From fossilized embedded stones of ambergris comes the exquisite Grey 'Crude' ambergris oil, similar to the White 'Crude', yet higher in quality and complexity of scent character. These new pure ambergris essences are amazingly marine like, with a mosaic of notes of ocean waters, oxidized plankton and traces of animalic musky notes. A fresh aquatic breeze, cooling and invigorating, flows through to complete this ancient scent of the sea. This ambergris oil is intended for the lovers of true Anbar and the ones who are not taken back by the potency of it - this is ripe ambergris, deeply rich, with a poignant sweetly animalic base, quite unlike any other ambergris oils on the market.
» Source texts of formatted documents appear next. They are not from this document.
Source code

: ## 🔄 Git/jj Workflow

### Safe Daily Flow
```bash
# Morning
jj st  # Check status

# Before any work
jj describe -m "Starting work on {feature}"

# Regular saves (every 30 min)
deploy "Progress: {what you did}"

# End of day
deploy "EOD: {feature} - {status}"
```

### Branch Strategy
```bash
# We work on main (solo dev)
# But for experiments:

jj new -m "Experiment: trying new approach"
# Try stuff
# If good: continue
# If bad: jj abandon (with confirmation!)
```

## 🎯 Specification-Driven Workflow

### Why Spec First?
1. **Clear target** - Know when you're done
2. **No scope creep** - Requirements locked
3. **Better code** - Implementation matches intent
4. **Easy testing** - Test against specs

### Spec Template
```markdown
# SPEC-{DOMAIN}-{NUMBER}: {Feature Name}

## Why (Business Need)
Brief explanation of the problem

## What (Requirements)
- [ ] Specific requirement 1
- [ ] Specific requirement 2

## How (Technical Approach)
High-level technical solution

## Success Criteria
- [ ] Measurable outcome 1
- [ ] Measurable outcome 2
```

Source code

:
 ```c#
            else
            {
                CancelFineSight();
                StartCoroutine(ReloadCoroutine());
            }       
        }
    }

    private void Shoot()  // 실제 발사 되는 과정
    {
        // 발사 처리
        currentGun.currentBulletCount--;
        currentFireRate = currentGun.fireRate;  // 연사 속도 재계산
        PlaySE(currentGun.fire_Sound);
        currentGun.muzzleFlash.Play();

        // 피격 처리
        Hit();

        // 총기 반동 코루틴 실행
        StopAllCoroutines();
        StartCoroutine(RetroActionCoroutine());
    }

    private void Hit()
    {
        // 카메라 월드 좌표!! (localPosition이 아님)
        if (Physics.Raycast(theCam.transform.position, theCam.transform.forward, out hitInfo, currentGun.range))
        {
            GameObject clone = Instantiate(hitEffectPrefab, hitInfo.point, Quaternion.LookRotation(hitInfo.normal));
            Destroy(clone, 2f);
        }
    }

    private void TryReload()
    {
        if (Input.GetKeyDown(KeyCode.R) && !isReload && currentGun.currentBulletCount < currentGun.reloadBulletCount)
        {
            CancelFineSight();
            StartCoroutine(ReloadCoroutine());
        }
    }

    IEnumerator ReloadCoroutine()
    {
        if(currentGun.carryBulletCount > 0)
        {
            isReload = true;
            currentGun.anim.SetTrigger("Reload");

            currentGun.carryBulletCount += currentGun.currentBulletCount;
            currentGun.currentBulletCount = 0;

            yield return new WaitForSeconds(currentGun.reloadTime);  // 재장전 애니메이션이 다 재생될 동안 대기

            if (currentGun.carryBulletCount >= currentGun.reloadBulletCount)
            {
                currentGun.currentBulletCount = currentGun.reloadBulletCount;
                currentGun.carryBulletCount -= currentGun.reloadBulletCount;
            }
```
The scent is perfect for collectors of genuine ancient essences, for researchers and perfumers looking for true ambergris oil. In room temperature or below, this essence may settle in a semi-solid state - after warmed slightly it will liquify again.
The Dhen al Ambergris Grey 'Crude' Semi-Solid will include a complimentary vial of Rose oil to layer with for a more agreeable odor. The rose scent lessens the fecality of ambergris and attenuates it to a most pleasing level without altering its core essence. This was done in the ancient world with animal scents, as the complementing floral note would not alter the character of musk but act as a buffer. The core essence of ambergris is similar to that of musk. Against popular thought, all ambergris is not the same, it encompasses many varying scents - each rock will tell its own scented story.
Ancient Treasures of Ireland
Since ancient times, Ambergris has been collected and traded worldwide as a highly valuable and useful commodity - a powerful medicinal aid, prized perfume fixative and a incomparable gourmet ingredient in fine cuisine. Expelled ambergris are sometimes buried on sheltered beaches of undiscovered lands for ages, after spending decades floating on the ocean waters. These ancient treasures are found worldwide by fishermen, beach combers and ambergris hunters, not only on the Indian Ocean beaches, along the Pacific Ocean shore lines or along the African East coast. From the Atlantic seabed surface mature rocks of fine ambergris, mainly found along the South American shoreline and South African coast. A mostly unknown source of ancient ambergris comes from the shielded beaches of Ireland, where it has been commonly collected and traded for ages, but not officially recorded.
Due to glaciation over the Millenia, some stony beaches on the Irish coast are set in many levels, and ambergris is at times embedded in inaccessible crevices after substantially strong storms. “The Night of the Big Wind” (Oíche na Gaoithe Móire), which occurred on January 6th, 1839, was the heaviest storm that hit Ireland in 300 years, causing extensive flooding when the storm surge drew an enormous amount of sea water inland. It is popularly believed that this legendary storm may have caused not only the recorded massive damage to the lands and unfortunate lives lost during the night, also propelled invaluable pieces of ambergris to be trapped at high grounds in unreachable places.
. The ambergris pieces are sometimes as unique as the location they emerge from; “I will forever be amused by how a white piece can smell very animalic and a jet black piece can smell very highly perfumistic, in fact two black pieces have been exceptional… Generally we store the anbar graded by scent, with the colours often secondary. I often burn a little bit to get the concentrated scent which I really love.”
Fascinating indeed are the possibilities in regards to the individual pieces of anbar. Each piece has a story to tell, and will most likely be best understood by those who recall the past, and can relate it in the present.